----- Source text -----

- Genre: Celtic music, Folk music, Rock music
- Dates: Saturday near Saint Patrick's Day (varies)
- Locations: Washington, D.C., US
- Years active: 2000-2019, 2022-
- Website: Official Website (National ShamrockFest)

= National ShamrockFest =

Musical festival in America

National ShamrockFest, also commonly referred to as ShamrockFest, is a one-day music festival held in Washington, D.C. to celebrate Saint Patrick's Day.

ShamrockFest is held in a very large, paved, parking-lot type of area at Robert F. Kennedy Memorial Stadium called the RFK Stadium Festival Fairgounds. (The festival is not held inside the stadium itself.) The festival is held on a Saturday near Saint Patrick's Day, typically from about 1pm to 9pm. The festival goes on regardless of weather, which can often be cold and rainy in Washington, D.C., in March. Typically, about 50 artists perform on approximately 7 stages for an audience of about 40,000 attendees. Though some emphasis is placed on Celtic music and other folk music, rock artists also perform at ShamrockFest.

ShamrockFest also includes carnival rides and games, craft vendors, food and drink vendors, and roving entertainers.

The RFK Stadium Festival Fairgrounds is cordoned off into two areas for ShamrockFest: one "main area" and one "VIP area." Entry into the VIP area requires purchase of a special, higher-priced ticket and is open to adults at least 21 only. There are additional stages, events, and restrooms in the VIP area. Beer in the VIP area is free to VIP attendees.

The larger main area of the fairgrounds is open to all ages; children under the age of 12 are admitted free. Food and drink (including beer and wine) are available for sale at vendor booths around the parking lot.

Since the RFK Stadium parking lot is given over to the festival, there is minimal available parking at ShamrockFest. Many attendees use the Washington Metro to travel to and from ShamrockFest, with the Stadium-Armory Metro stop being the closest.

Because the festival is associated with Saint Patricks' Day, many attendees wear green clothing or other Saint Patrick's Day ornamentation.

In 2014, Red Frog Events acquired the festival from the previous owner, GoCity Events. Red Frog Events is an event production company based in Chicago, IL that has been recognized for its award-winning company culture and innovative brands. They produce Firefly Music Festival, Big Barrel Country Music Festival, Warrior Dash and American Beer Classic in addition to ShamrockFest.

This festival went on hiatus in 2020-21, and resumed in 2022.

----- Data under study -----

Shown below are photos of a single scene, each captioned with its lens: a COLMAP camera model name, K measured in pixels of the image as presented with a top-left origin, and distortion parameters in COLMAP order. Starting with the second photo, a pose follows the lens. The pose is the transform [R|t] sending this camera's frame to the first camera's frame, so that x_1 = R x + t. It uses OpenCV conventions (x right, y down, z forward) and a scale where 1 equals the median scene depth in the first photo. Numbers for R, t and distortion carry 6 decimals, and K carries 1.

-----
----- Data under study -----

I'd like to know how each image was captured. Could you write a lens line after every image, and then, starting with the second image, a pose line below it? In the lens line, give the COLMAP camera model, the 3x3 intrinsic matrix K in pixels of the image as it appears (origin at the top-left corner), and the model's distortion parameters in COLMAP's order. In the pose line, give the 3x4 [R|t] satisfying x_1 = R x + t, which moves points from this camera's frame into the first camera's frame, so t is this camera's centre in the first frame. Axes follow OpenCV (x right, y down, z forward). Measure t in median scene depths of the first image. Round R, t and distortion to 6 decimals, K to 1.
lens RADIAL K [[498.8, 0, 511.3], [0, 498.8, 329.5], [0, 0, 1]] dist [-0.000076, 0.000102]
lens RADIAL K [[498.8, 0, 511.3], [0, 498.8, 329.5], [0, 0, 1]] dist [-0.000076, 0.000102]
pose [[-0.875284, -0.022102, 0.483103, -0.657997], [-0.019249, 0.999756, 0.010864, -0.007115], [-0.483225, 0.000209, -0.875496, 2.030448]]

-----
----- Data under study -----

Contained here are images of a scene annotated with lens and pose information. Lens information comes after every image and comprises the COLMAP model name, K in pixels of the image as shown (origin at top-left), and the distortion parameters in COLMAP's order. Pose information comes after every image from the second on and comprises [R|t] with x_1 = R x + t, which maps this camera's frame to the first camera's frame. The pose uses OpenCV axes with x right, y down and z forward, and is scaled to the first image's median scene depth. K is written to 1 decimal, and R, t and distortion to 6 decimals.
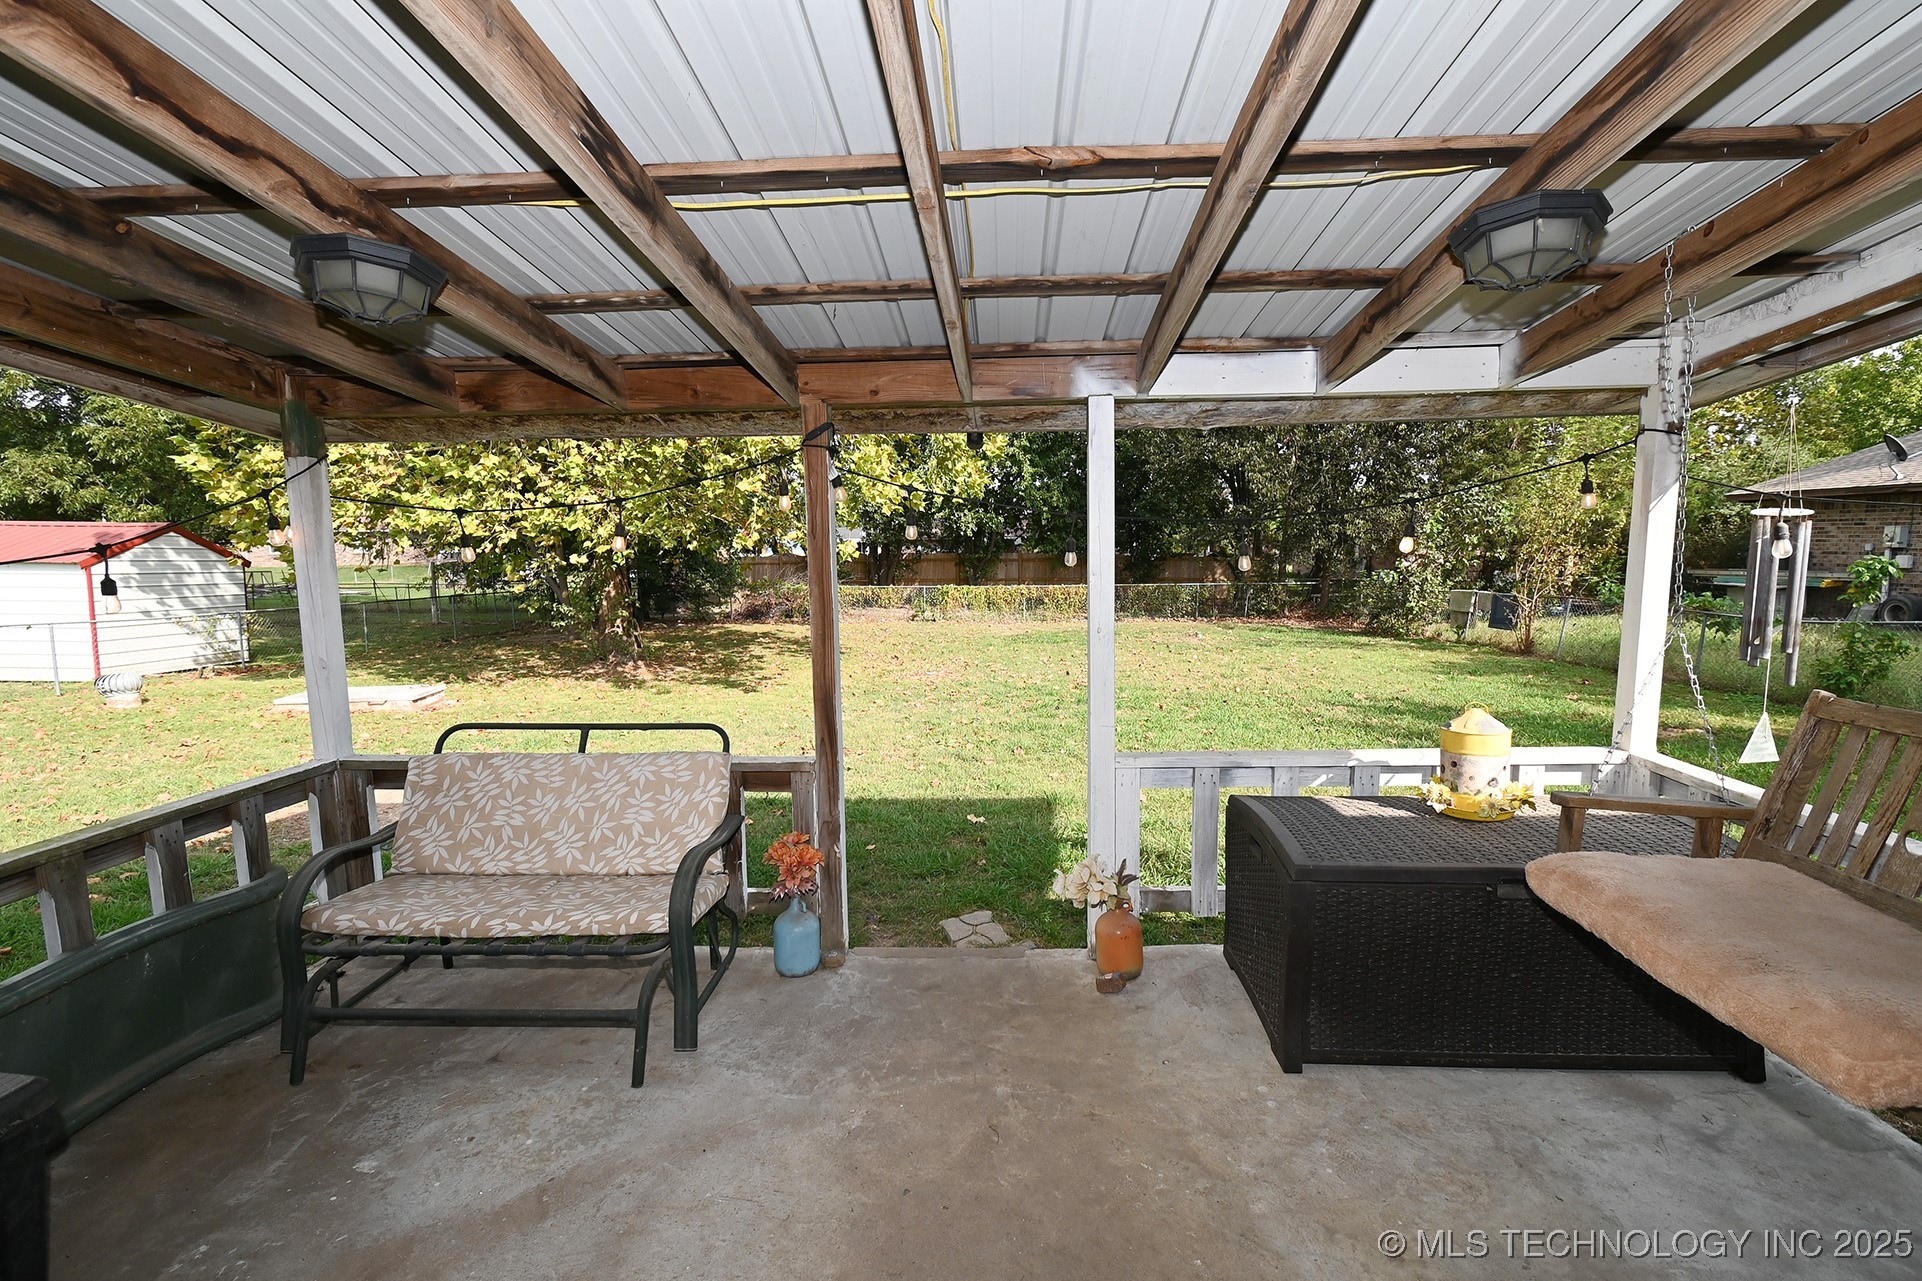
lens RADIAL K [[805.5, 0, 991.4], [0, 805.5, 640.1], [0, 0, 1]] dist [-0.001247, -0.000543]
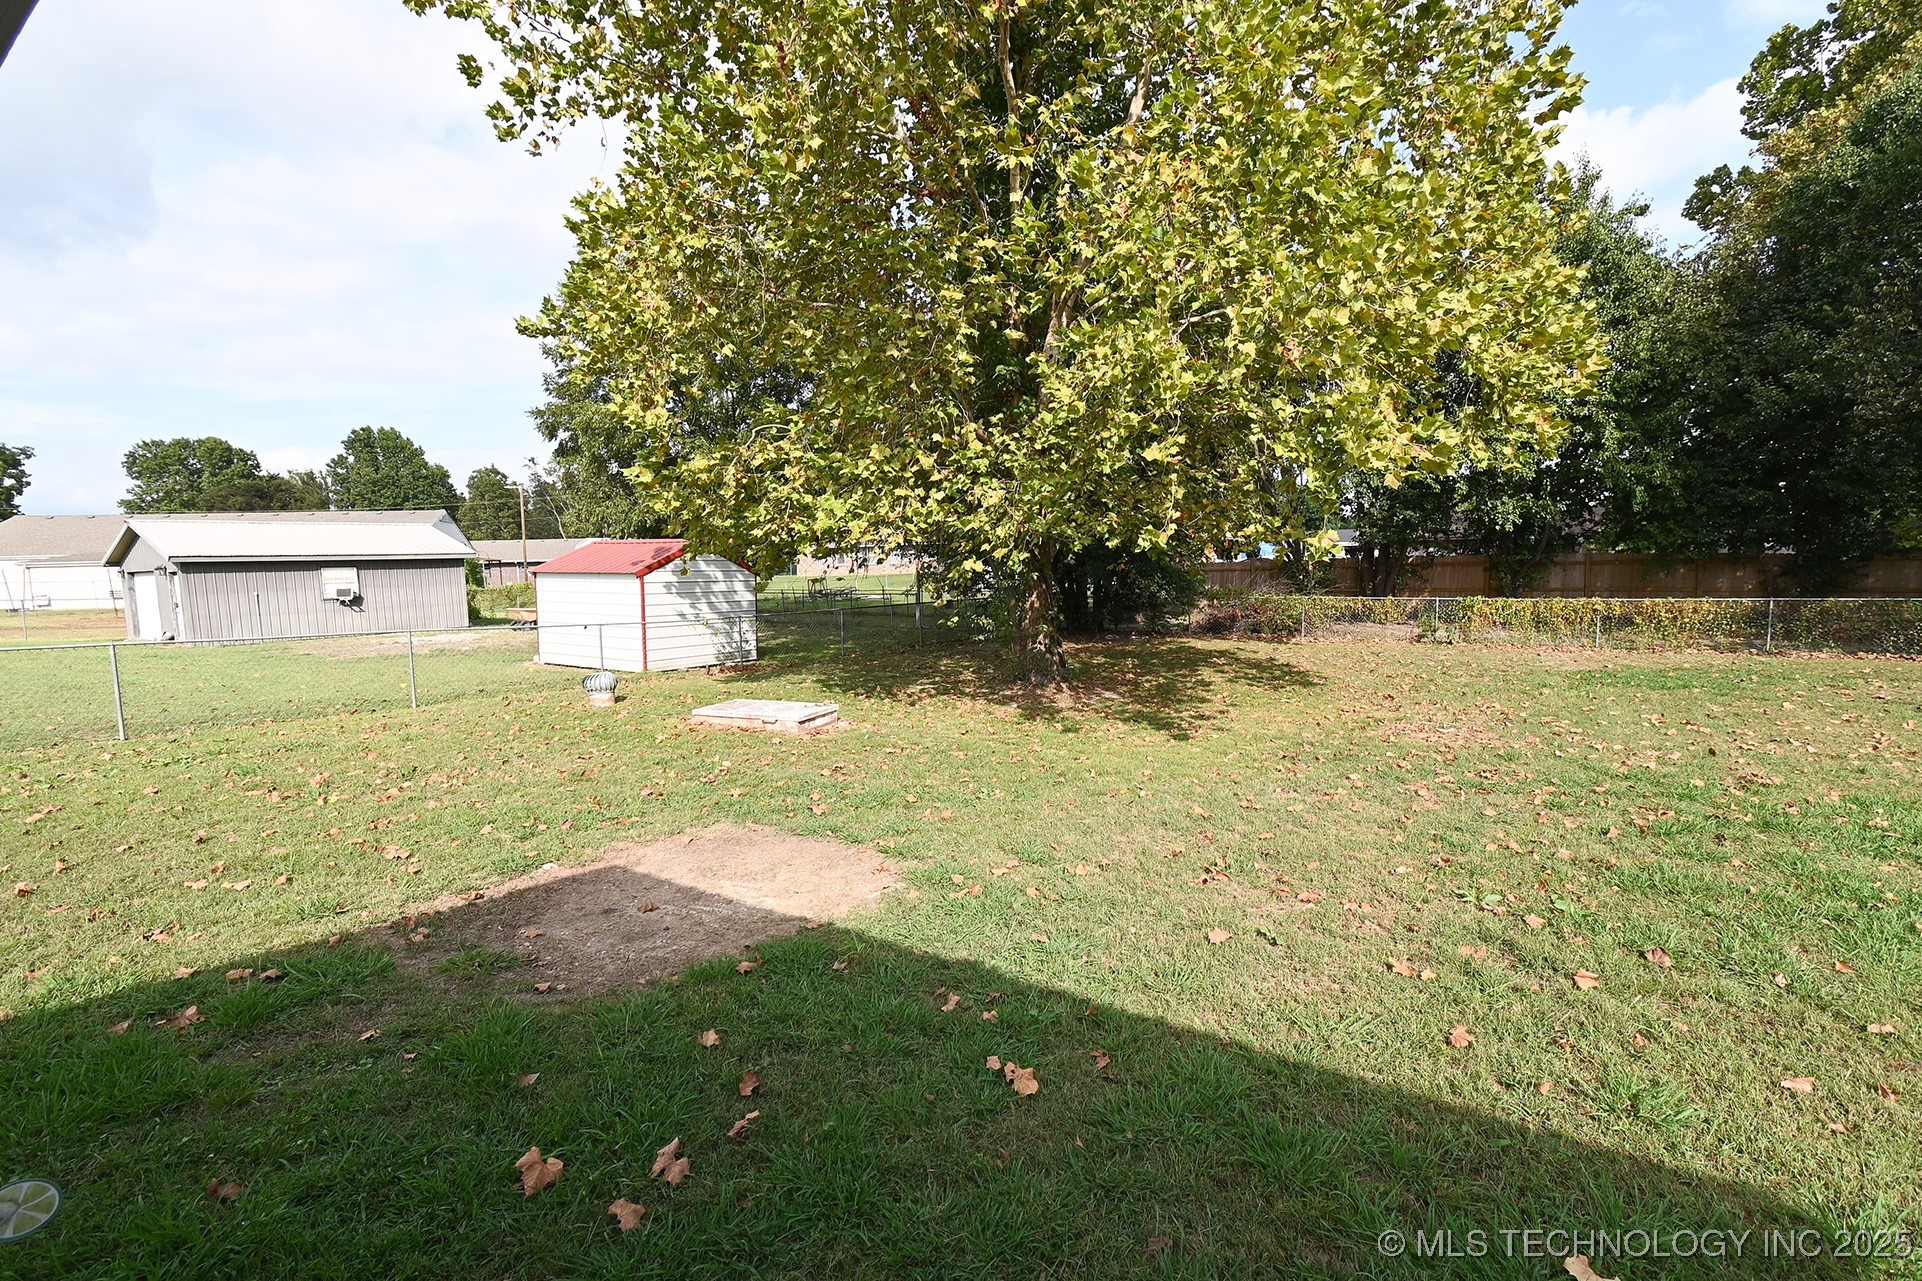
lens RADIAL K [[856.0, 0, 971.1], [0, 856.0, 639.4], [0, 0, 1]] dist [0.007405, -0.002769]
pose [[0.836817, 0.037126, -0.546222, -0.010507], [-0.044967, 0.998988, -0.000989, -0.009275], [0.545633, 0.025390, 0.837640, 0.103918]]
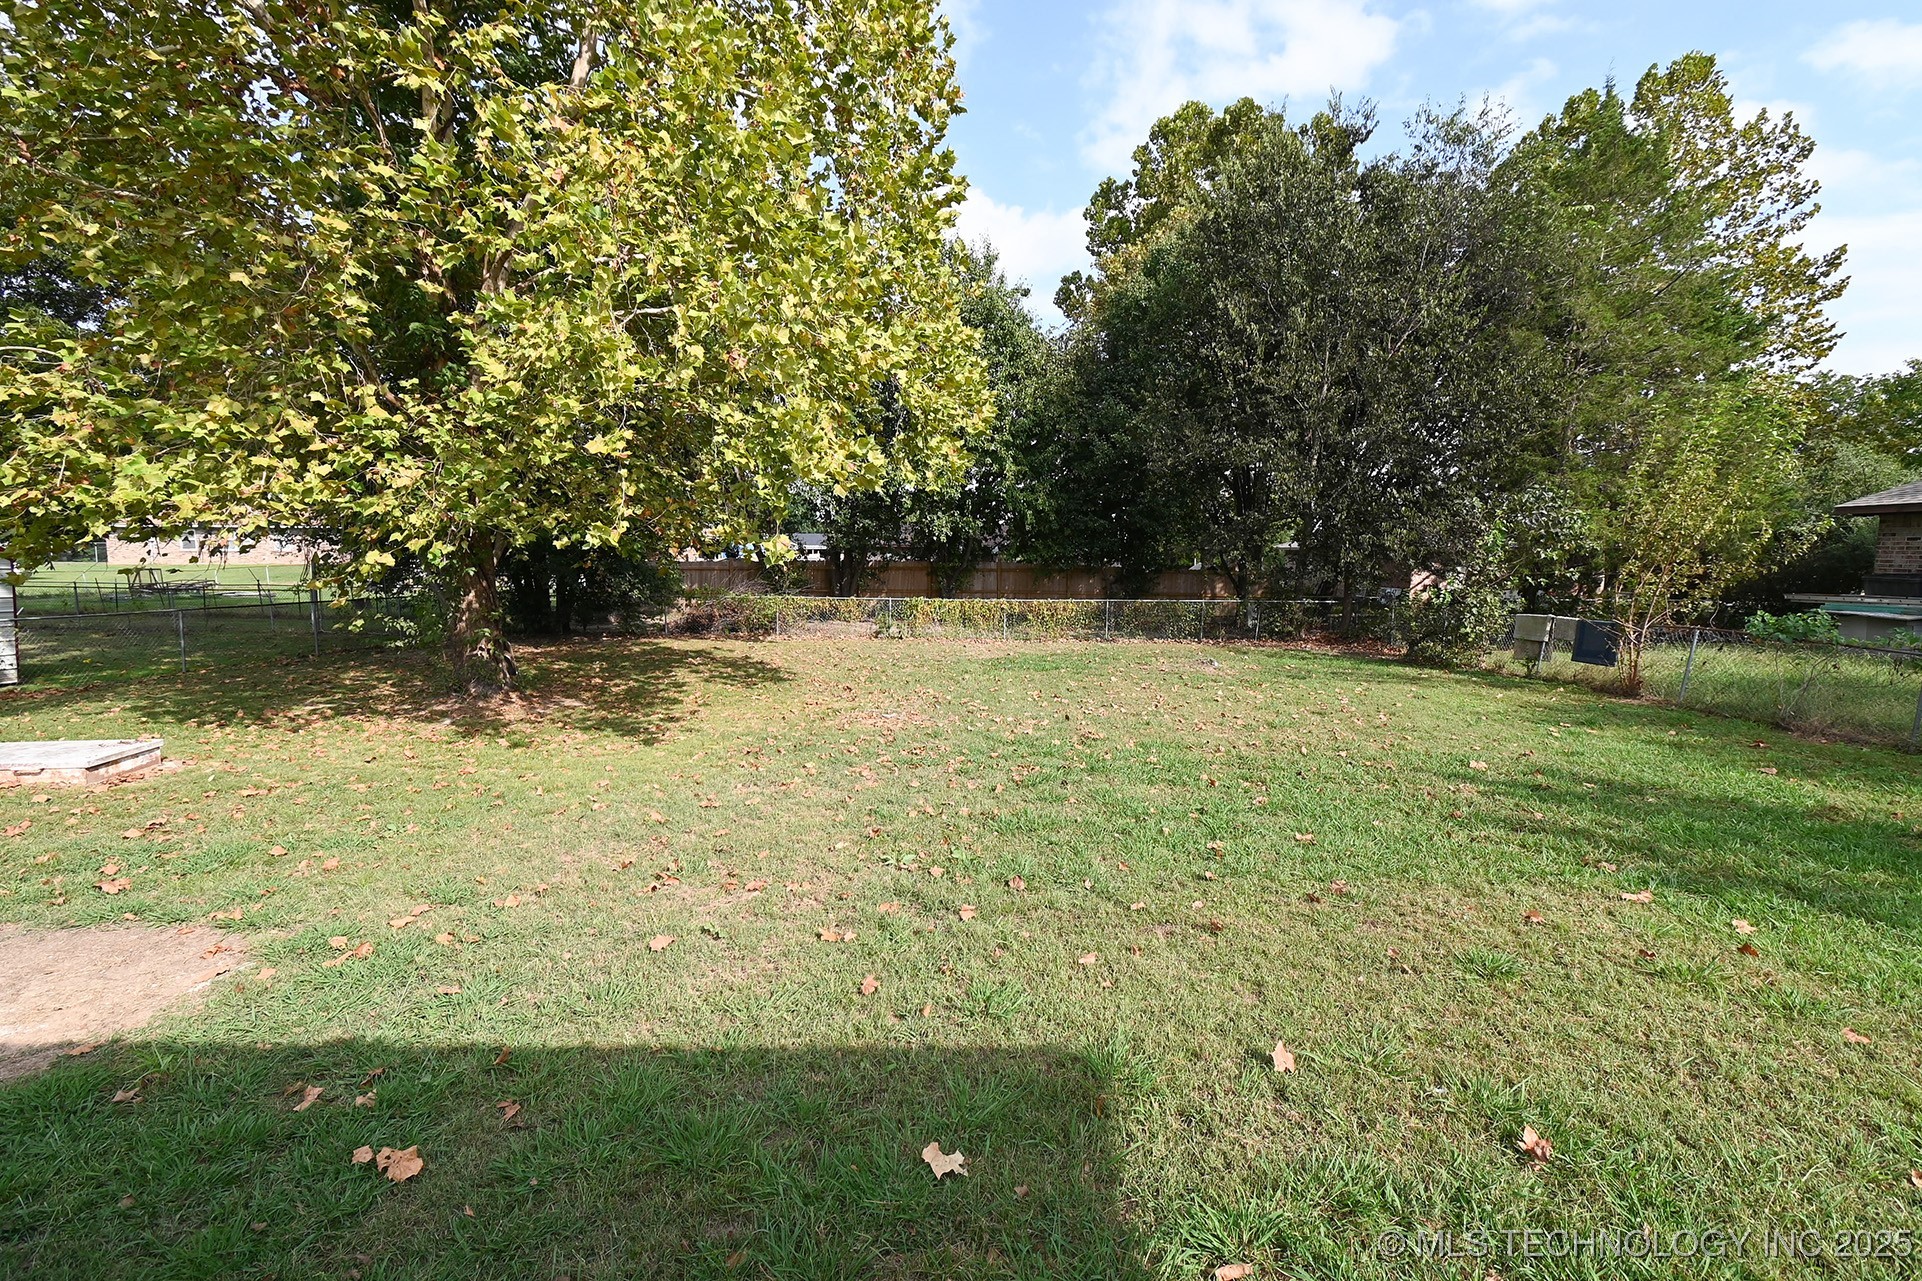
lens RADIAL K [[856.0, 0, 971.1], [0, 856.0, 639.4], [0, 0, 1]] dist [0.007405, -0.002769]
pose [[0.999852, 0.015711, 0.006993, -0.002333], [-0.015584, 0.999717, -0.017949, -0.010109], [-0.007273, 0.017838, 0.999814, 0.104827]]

-----

● Task requirements:
Can you rewrite the ShamrockFest article, beginning at "Musical festival in" and stopping after "perform at ShamrockFest.", with "Saturday" changed to "Sunday"?

● Written solution:
Musical festival in America

National ShamrockFest, also commonly referred to as ShamrockFest, is a one-day music festival held in Washington, D.C. to celebrate Saint Patrick's Day.

ShamrockFest is held in a very large, paved, parking-lot type of area at Robert F. Kennedy Memorial Stadium called the RFK Stadium Festival Fairgounds. (The festival is not held inside the stadium itself.) The festival is held on a Sunday near Saint Patrick's Day, typically from about 1pm to 9pm. The festival goes on regardless of weather, which can often be cold and rainy in Washington, D.C., in March. Typically, about 50 artists perform on approximately 7 stages for an audience of about 40,000 attendees. Though some emphasis is placed on Celtic music and other folk music, rock artists also perform at ShamrockFest.